## Available data
------------------------------------
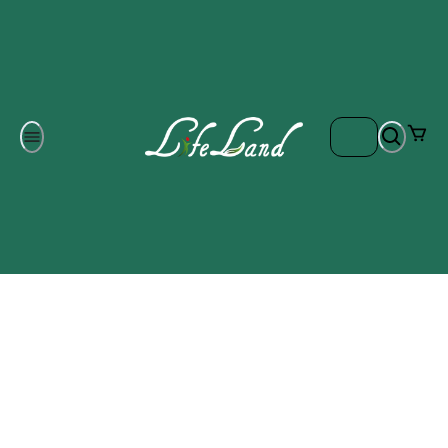
Om oss
Gratis frakt på ordrar över 700 kr
Kontakta oss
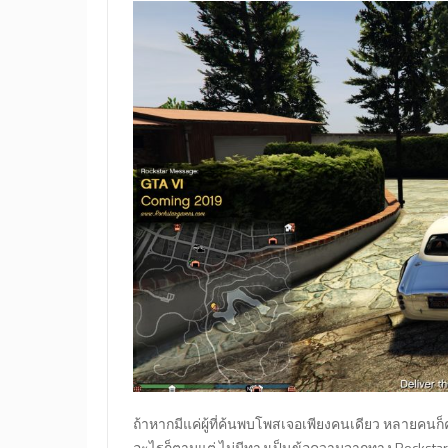
ถ้าหากมีแค่ผู้ที่ค้นพบโพสเจอเพียงคนเดียว หลายคนก
อะไรก็ตามแต่ ไม่มีทางเป็นข้อความจากทาง Rockstar แ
------------------------------------
## Exercise directions
Edit the lines above so that "Gratis frakt" becomes "Fri frakt" and nothing else changes. Leave the pictures out of your answer.

## Solution
Om oss
Fri frakt på ordrar över 700 kr
Kontakta oss
ถ้าหากมีแค่ผู้ที่ค้นพบโพสเจอเพียงคนเดียว หลายคนก
อะไรก็ตามแต่ ไม่มีทางเป็นข้อความจากทาง Rockstar แ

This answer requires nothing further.